Source records
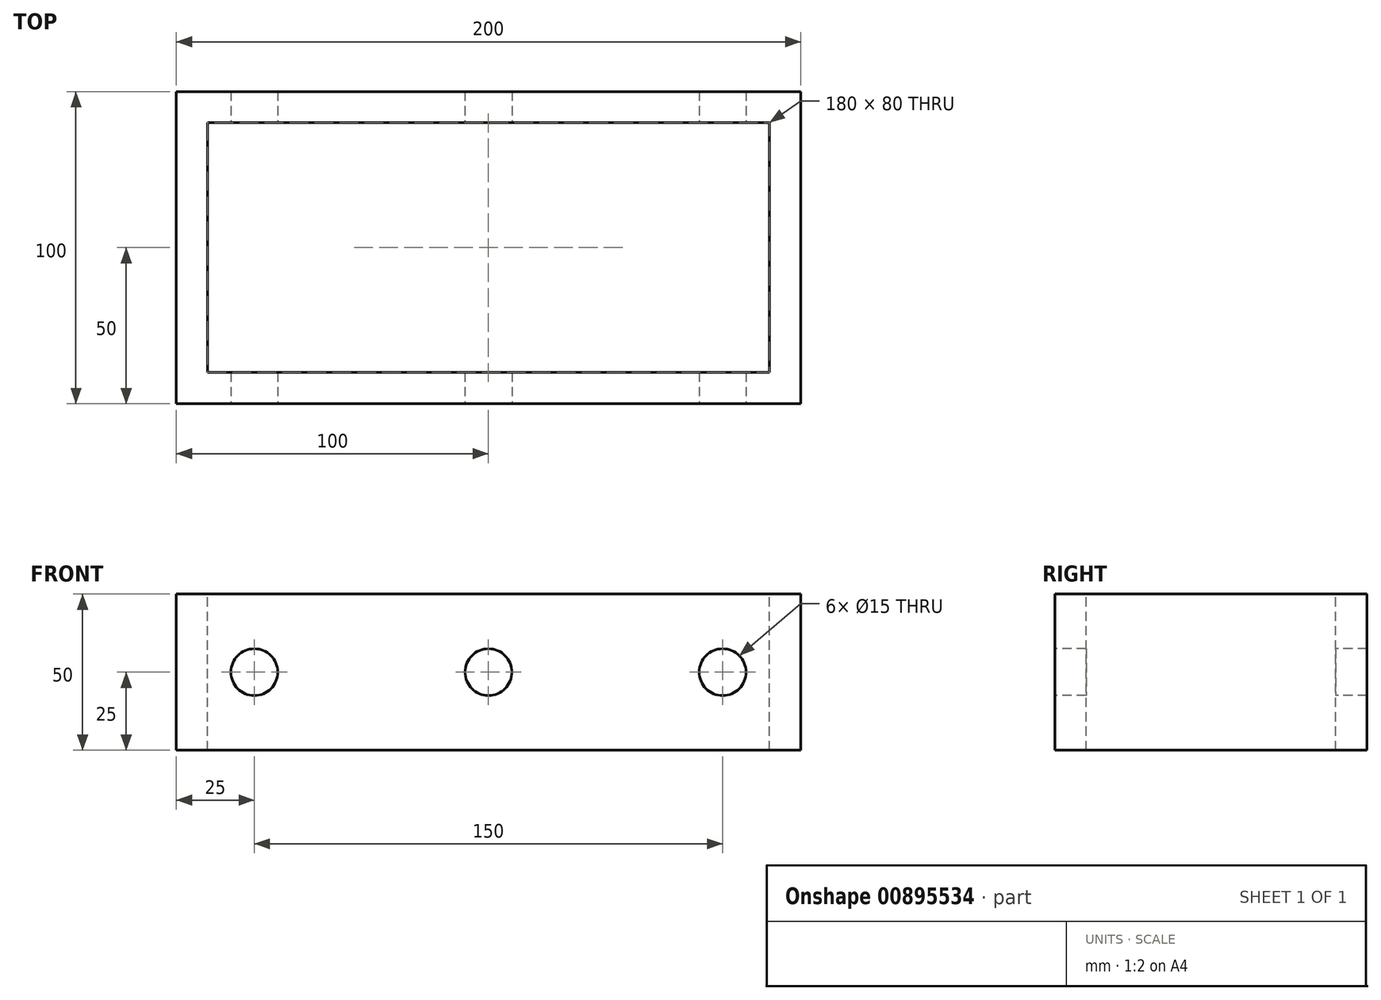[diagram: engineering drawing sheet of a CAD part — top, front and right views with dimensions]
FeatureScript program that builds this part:
annotation { "Feature Type Name" : "Feature", "Feature Type Description" : "" }
export const myFeature = defineFeature(function(context is Context, id is Id, definition is map)
    precondition{}
    {
        {
            var Q0;
            Q0=qCreatedBy(makeId("Top.planeOp"),FACE);
            var sketch = newSketch(context, id + "F0", { "sketchPlane" : qUnion([Q0])});
            skLineSegment(sketch, "E0.bottom", {"start": v(100, -50) * mm, "end": v(-100, -50) * mm});
            skLineSegment(sketch, "E0.top", {"start": v(100, 50) * mm, "end": v(-100, 50) * mm});
            skLineSegment(sketch, "E0.left", {"start": v(100, -50) * mm, "end": v(100, 50) * mm});
            skLineSegment(sketch, "E0.right", {"start": v(-100, -50) * mm, "end": v(-100, 50) * mm});
            skPoint(sketch, "E0.middle", {"position": v(0, 0) * mm});
            skLineSegment(sketch, "E1.bottom", {"start": v(90, -40) * mm, "end": v(-90, -40) * mm});
            skLineSegment(sketch, "E1.top", {"start": v(90, 40) * mm, "end": v(-90, 40) * mm});
            skLineSegment(sketch, "E1.left", {"start": v(90, -40) * mm, "end": v(90, 40) * mm});
            skLineSegment(sketch, "E1.right", {"start": v(-90, -40) * mm, "end": v(-90, 40) * mm});
            skSolve(sketch);
        }
        {
            var Q0;
            Q0=makeQuery(id+"F0.imprint","IMPRINT",FACE,{"disambiguationData":[TD([[makeQuery(id+"F0.imprint","IMPRINT",EDGE,{"derivedFrom":sQuery(id+"F0.wireOp",EDGE,"E0.bottom")}),-1.0]])]});
            extrude(context, id + "F1", {"entities" : qUnion([Q0]), "oppositeDirection" : true, "depth" : 50 * mm, "offsetDistance" : 25 * mm});
        }
        {
            var Q0;
            Q0=makeQuery(id+"F1.opExtrude","SWEPT_FACE",FACE,{"disambiguationData":[OSD([sQuery(id+"F0.wireOp",EDGE,"E0.bottom")])]});
            var sketch = newSketch(context, id + "F2", { "sketchPlane" : qUnion([Q0])});
            skCircle(sketch, "E2", {"center": v(-75, -25) * mm, "radius": 7.5 * mm});
            skCircle(sketch, "E3", {"center": v(0, -25) * mm, "radius": 7.5 * mm});
            skCircle(sketch, "E4", {"center": v(75, -25) * mm, "radius": 7.5 * mm});
            skSolve(sketch);
        }
        {
            var Q0;
            Q0=makeQuery(id+"F2.imprint","IMPRINT",FACE,{"disambiguationData":[TD([[makeQuery(id+"F2.imprint","IMPRINT",EDGE,{"derivedFrom":sQuery(id+"F2.wireOp",EDGE,"E3")}),1.0]])]});
            var Q1;
            Q1=makeQuery(id+"F2.imprint","IMPRINT",FACE,{"disambiguationData":[TD([[makeQuery(id+"F2.imprint","IMPRINT",EDGE,{"derivedFrom":sQuery(id+"F2.wireOp",EDGE,"E4")}),1.0]])]});
            var Q2;
            Q2=makeQuery(id+"F2.imprint","IMPRINT",FACE,{"disambiguationData":[TD([[makeQuery(id+"F2.imprint","IMPRINT",EDGE,{"derivedFrom":sQuery(id+"F2.wireOp",EDGE,"E2")}),1.0]])]});
            extrude(context, id + "F3", {"entities" : qUnion([Q0, Q1, Q2]), "operationType" : NewBodyOperationType.REMOVE, "oppositeDirection" : true, "depth" : 200 * mm, "offsetDistance" : 25 * mm});
        }
    });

## Task prompt
Show each line of the items above that contains the string "entities", copying every such line in full.

## Final result
            extrude(context, id + "F1", {"entities" : qUnion([Q0]), "oppositeDirection" : true, "depth" : 50 * mm, "offsetDistance" : 25 * mm});
            extrude(context, id + "F3", {"entities" : qUnion([Q0, Q1, Q2]), "operationType" : NewBodyOperationType.REMOVE, "oppositeDirection" : true, "depth" : 200 * mm, "offsetDistance" : 25 * mm});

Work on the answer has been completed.